## PROBLEM STATEMENT
Entries follow. Return each line that contains the word "seiner".

## INPUT RECORDS
-- Opening Marker --
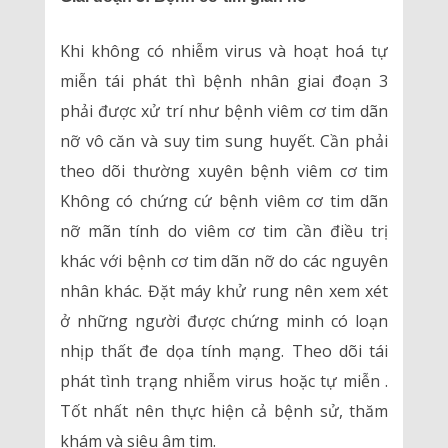
Khi không có nhiễm virus và hoạt hoá tự
miễn tái phát thì bệnh nhân giai đoạn 3
phải được xử trí như bệnh viêm cơ tim dãn
nỡ vô căn và suy tim sung huyết. Cần phải
theo dõi thường xuyên bệnh viêm cơ tim
Không có chứng cứ bệnh viêm cơ tim dãn
nỡ mãn tính do viêm cơ tim cần điều trị
khác với bệnh cơ tim dãn nỡ do các nguyên
nhân khác. Đặt máy khử rung nên xem xét
ở những người được chứng minh có loạn
nhịp thất đe dọa tính mạng. Theo dõi tái
phát tình trạng nhiễm virus hoặc tự miễn .
Tốt nhất nên thực hiện cả bệnh sử, thăm
khám và siêu âm tim.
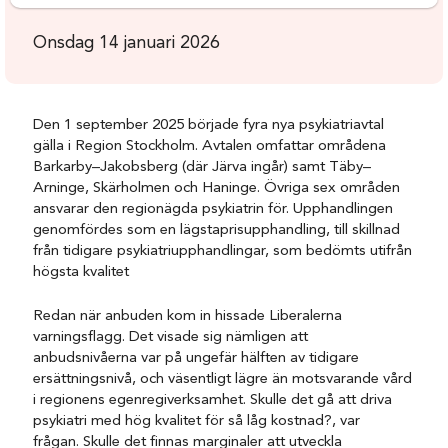
Onsdag 14 januari 2026
Den 1 september 2025 började fyra nya psykiatriavtal
gälla i Region Stockholm. Avtalen omfattar områdena
Barkarby–Jakobsberg (där Järva ingår) samt Täby–
Arninge, Skärholmen och Haninge. Övriga sex områden
ansvarar den regionägda psykiatrin för. Upphandlingen
genomfördes som en lägstaprisupphandling, till skillnad
från tidigare psykiatriupphandlingar, som bedömts utifrån
högsta kvalitet
Redan när anbuden kom in hissade Liberalerna
varningsflagg. Det visade sig nämligen att
anbudsnivåerna var på ungefär hälften av tidigare
ersättningsnivå, och väsentligt lägre än motsvarande vård
i regionens egenregiverksamhet. Skulle det gå att driva
psykiatri med hög kvalitet för så låg kostnad?, var
frågan. Skulle det finnas marginaler att utveckla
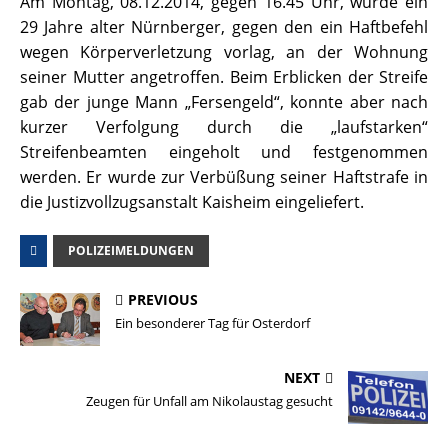
Am Montag, 08.12.2014, gegen 16.45 Uhr, wurde ein
29 Jahre alter Nürnberger, gegen den ein Haftbefehl
wegen Körperverletzung vorlag, an der Wohnung
seiner Mutter angetroffen. Beim Erblicken der Streife
gab der junge Mann „Fersengeld“, konnte aber nach
kurzer Verfolgung durch die „laufstarken“
Streifenbeamten eingeholt und festgenommen
werden. Er wurde zur Verbüßung seiner Haftstrafe in
die Justizvollzugsanstalt Kaisheim eingeliefert.
POLIZEIMELDUNGEN
PREVIOUS
Ein besonderer Tag für Osterdorf
NEXT
Zeugen für Unfall am Nikolaustag gesucht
-- Closing Marker --
## EXERCISE RESULT
seiner Mutter angetroffen. Beim Erblicken der Streife
werden. Er wurde zur Verbüßung seiner Haftstrafe in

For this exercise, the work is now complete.